Biological membranes (BMs) are self-sealing boundaries, which confine the permeability barriers of cells and organelles and provide the means to compartmentalize functions. Apart from being crucial for the cell structure, they provide a support matrix for all the proteins inserted in the cell, acting as channels to exchange mass, energy and information with the environment. BMs mediate several biological functions, such as trafficking, cell division, endocytosis and exocytosis, demanding strong conformational changes of the lipid membrane like fusion, fission or tubes growth. These mechanical requirements are only possible due to the organization of the chemical composition of the lipids into the membrane of each organelle, which is directly linked to the organelle function. Thanks to the dynamic behavior of the membrane, lateral and transverse forces within the membrane are significant and change rapidly as the membrane is bent or stretched, and as new constituents are added, removed or chemically modified. Differences in structure between the two leaflets and between different areas of the bilayer can be associate to membrane deformation to alter the activities of membrane binding proteins.
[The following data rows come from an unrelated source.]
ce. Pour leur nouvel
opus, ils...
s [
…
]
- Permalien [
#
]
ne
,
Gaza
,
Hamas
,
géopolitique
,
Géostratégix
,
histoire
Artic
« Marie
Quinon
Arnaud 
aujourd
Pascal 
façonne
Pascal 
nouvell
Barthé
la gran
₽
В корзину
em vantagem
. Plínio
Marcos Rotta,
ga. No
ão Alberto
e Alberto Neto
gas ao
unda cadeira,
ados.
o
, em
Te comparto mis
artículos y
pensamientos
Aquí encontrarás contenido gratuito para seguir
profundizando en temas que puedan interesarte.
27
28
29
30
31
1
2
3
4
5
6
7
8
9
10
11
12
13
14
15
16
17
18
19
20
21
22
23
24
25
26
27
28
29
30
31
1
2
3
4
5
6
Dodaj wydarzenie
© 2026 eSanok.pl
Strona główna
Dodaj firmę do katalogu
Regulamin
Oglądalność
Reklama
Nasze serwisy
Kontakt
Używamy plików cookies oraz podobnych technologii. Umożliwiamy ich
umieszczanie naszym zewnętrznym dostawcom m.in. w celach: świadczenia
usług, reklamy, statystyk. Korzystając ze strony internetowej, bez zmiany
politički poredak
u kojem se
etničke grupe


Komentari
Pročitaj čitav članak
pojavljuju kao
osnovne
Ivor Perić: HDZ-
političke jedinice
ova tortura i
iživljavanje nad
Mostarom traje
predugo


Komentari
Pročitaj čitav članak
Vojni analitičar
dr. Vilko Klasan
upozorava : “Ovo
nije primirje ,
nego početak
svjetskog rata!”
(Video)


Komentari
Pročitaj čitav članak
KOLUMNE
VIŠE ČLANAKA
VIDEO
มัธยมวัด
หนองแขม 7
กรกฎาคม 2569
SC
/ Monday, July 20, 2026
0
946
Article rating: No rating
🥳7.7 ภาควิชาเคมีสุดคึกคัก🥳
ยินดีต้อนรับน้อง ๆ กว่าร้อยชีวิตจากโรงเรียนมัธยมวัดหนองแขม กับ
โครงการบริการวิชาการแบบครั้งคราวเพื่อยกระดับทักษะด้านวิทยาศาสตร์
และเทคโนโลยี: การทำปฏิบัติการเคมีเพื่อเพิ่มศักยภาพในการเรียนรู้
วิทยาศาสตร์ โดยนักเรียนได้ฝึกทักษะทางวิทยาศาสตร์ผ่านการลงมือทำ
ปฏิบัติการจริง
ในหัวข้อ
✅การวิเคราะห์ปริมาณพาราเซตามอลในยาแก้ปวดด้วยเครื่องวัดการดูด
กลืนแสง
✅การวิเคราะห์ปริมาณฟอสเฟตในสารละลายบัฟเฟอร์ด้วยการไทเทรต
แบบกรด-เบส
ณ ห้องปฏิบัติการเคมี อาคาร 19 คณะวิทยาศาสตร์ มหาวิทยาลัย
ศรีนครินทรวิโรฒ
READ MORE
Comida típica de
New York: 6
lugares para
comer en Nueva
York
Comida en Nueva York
It is then the correlation between the composition and the packing of the lipids what essentially governs the membrane physicochemical and mechanical properties.
Considering the complex chemical diversity of BMs, model bilayers systems are frequently used to study membrane properties and biological processes. Because of the micro and nanoscale range of domains in BMs, and the consequent need of local techniques to explore BMs at the nanometric level, supported bilayer systems are very manageable platforms, since they retain two-dimensional order and lateral mobility and offer excellent environments for the insertion of membrane proteins. In particular, supported lipid bilayers (SLBs) facilitate the use of surface analytical techniques, being ideal models to study the lipid lateral interactions, the growth of lipid domains, as well as interactions between the lipid membrane and proteins, peptides and drugs, cell signaling, etc.
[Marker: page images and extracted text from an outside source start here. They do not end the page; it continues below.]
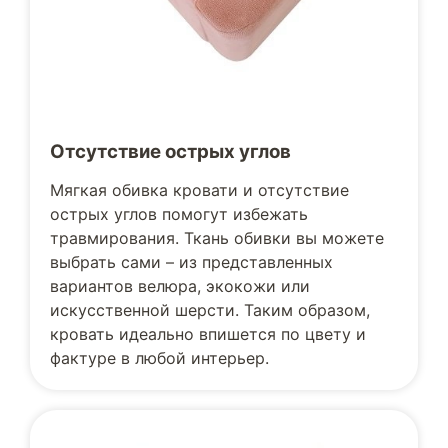
Отсутствие острых углов
Мягкая обивка кровати и отсутствие
острых углов помогут избежать
травмирования. Ткань обивки вы можете
выбрать сами – из представленных
вариантов велюра, экокожи или
искусственной шерсти. Таким образом,
кровать идеально впишется по цвету и
фактуре в любой интерьер.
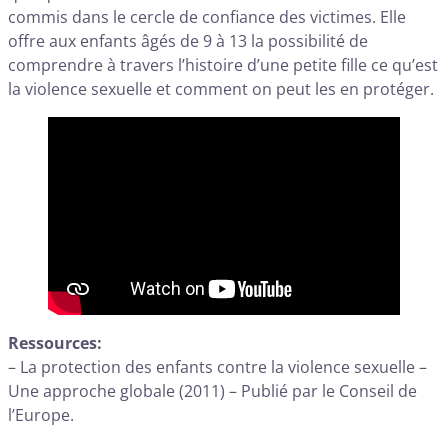
commis dans le cercle de confiance des victimes. Elle
offre aux enfants âgés de 9 à 13 la possibilité de
comprendre à travers l’histoire d’une petite fille ce qu’est
la violence sexuelle et comment on peut les en protéger.
Ressources:
– La protection des enfants contre la violence sexuelle –
Une approche globale (2011) – Publié par le Conseil de
l’Europe.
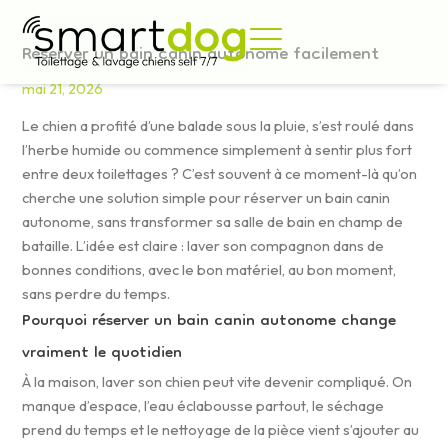
Aller
au
Réserver un bain canin autonome facilement
Réserver
contenu
un
mai 21, 2026
bain
canin
Le chien a profité d’une balade sous la pluie, s’est roulé dans
autonome
l’herbe humide ou commence simplement à sentir plus fort
facilement
entre deux toilettages ? C’est souvent à ce moment-là qu’on
cherche une solution simple pour réserver un bain canin
autonome, sans transformer sa salle de bain en champ de
bataille. L’idée est claire : laver son compagnon dans de
bonnes conditions, avec le bon matériel, au bon moment,
sans perdre du temps.
Pourquoi réserver un bain canin autonome change
vraiment le quotidien
À la maison, laver son chien peut vite devenir compliqué. On
manque d’espace, l’eau éclabousse partout, le séchage
prend du temps et le nettoyage de la pièce vient s’ajouter au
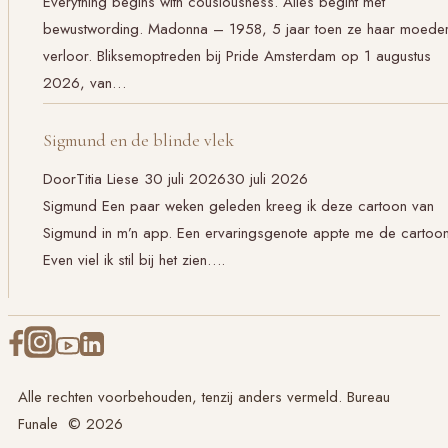
Everything begins with cousiousness. Alles begint met
bewustwording. Madonna – 1958, 5 jaar toen ze haar moede
verloor. Bliksemoptreden bij Pride Amsterdam op 1 augustus
2026, van…
Sigmund en de blinde vlek
Door
Titia Liese
30 juli 2026
30 juli 2026
Sigmund Een paar weken geleden kreeg ik deze cartoon van
Sigmund in m’n app. Een ervaringsgenote appte me de cartoon
Even viel ik stil bij het zien….
Alle rechten voorbehouden, tenzij anders vermeld. Bureau
Funale © 2026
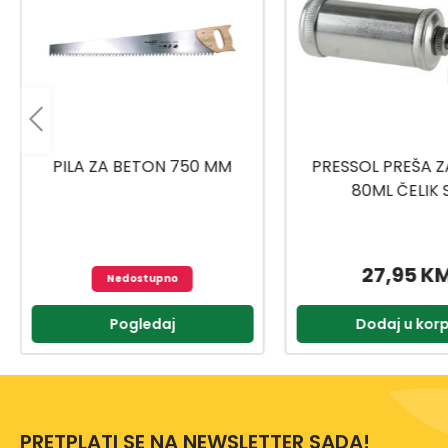
PRESSOL PREŠA ZA MAST
UNIOR RUČICA/RAČN
80ML ČELIK SA
1901A BI 6117
UNIVERZALNOM GLAVOM
27,95 KM
77,95 K
Dodaj u korpu
Dodaj u kor
PRETPLATI SE NA NEWSLETTER SADA!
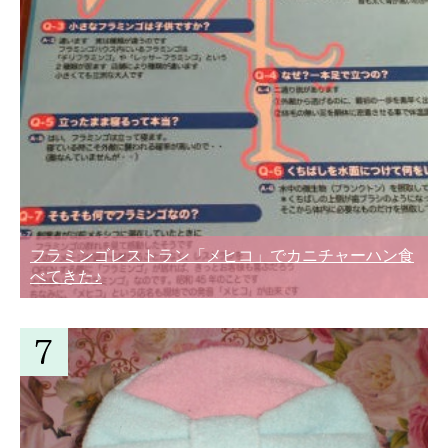
フラミンゴレストラン「メヒコ」でカニチャーハン食
べてきた♪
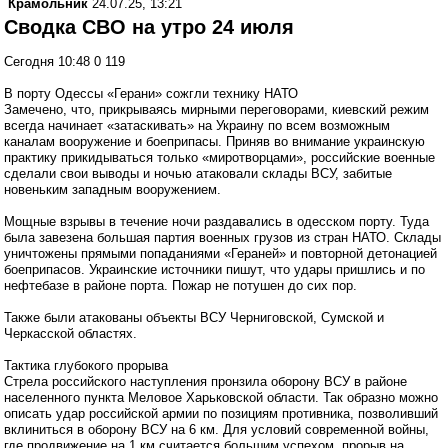
Крамольник
24.07.25, 13:21
Сводка СВО на утро 24 июля
Сегодня 10:48 0 119
В порту Одессы «Герани» сожгли технику НАТО
Замечено, что, прикрываясь мирными переговорами, киевский режим
всегда начинает «затаскивать» на Украину по всем возможным
каналам вооружение и боеприпасы. Приняв во внимание украинскую
практику прикидываться только «миротворцами», российские военные
сделали свои выводы и ночью атаковали склады ВСУ, забитые
новеньким западным вооружением.
Мощные взрывы в течение ночи раздавались в одесском порту. Туда
была завезена большая партия военных грузов из стран НАТО. Склады
уничтожены прямыми попаданиями «Гераней» и повторной детонацией
боеприпасов. Украинские источники пишут, что удары пришлись и по
нефтебазе в районе порта. Пожар не потушен до сих пор.
Также были атакованы объекты ВСУ Черниговской, Сумской и
Черкасской областях.
Тактика глубокого прорыва
Стрела российского наступления пронзила оборону ВСУ в районе
населенного пункта Меловое Харьковской области. Так образно можно
описать удар российской армии по позициям противника, позволивший
вклиниться в оборону ВСУ на 6 км. Для условий современной войны,
где продвижение на 1 км считается большим успехом, прорыв на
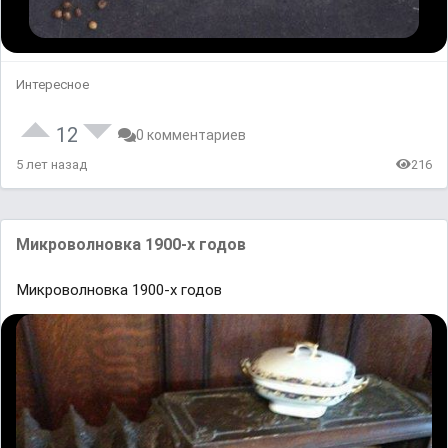
Интересное
12
0 комментариев
5 лет назад
216
Микроволновка 1900-х годов
Микроволновка 1900-х годов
Several reports demonstrate the wide variety of useful techniques to study supported and non-supported lipid membranes. Thanks to the possibility of working under controlled environment and with distance and force resolution at the nanoscale, atomic force microscopy (AFM) is nowadays a well-established technique for both imaging the morphology and probing the local physical and mechanical properties of SLBs by means of force spectroscopy. However, the resolution given by AFM might be inferior to the one achievable with X-ray (XR) and neutron techniques. In particular, XR techniques such as XR reflectivity (XRR) and grazing incidence XR diffraction (GIXD) are powerful tools to characterize surfaces below the nanoscale, providing structural information in the reciprocal space through the interaction between XR and the sample electronic structure. Still, since these techniques do not involve any mechanical interaction with the specimen, mechanical properties cannot be evaluated with XR.
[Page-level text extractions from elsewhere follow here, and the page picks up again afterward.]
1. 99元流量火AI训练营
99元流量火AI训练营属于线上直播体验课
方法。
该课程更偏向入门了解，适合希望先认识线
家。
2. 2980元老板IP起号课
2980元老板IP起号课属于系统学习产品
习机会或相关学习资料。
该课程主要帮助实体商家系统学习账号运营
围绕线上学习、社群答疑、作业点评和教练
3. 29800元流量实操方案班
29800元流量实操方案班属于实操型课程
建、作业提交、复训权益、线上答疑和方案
The general objective of this thesis is to investigate the physicochemical and structural properties of model lipid membranes combining atomic force microscopy (AFM) and spectroscopy (AFM-FS) and X-Ray techniques. The AFM provides the morphological and mechanical information of the SLBs, whereas the XR gives more understandings on the electronic structure of the bilayers. We also propose advanced methodologies based on AFM and XR as well as the coupling of both techniques for local in situ experiments. These technical progresses allow us to study not only the diversity on the chemical composition of the bilayers, but also the effect of small molecules or peptides to the membrane physical and structural properties. In addition, by means of AFM and AFM-FS we also characterize vesicular systems that are not composed by phospholipid molecules, which have a technological application: to act as nanocarriers for drug delivery.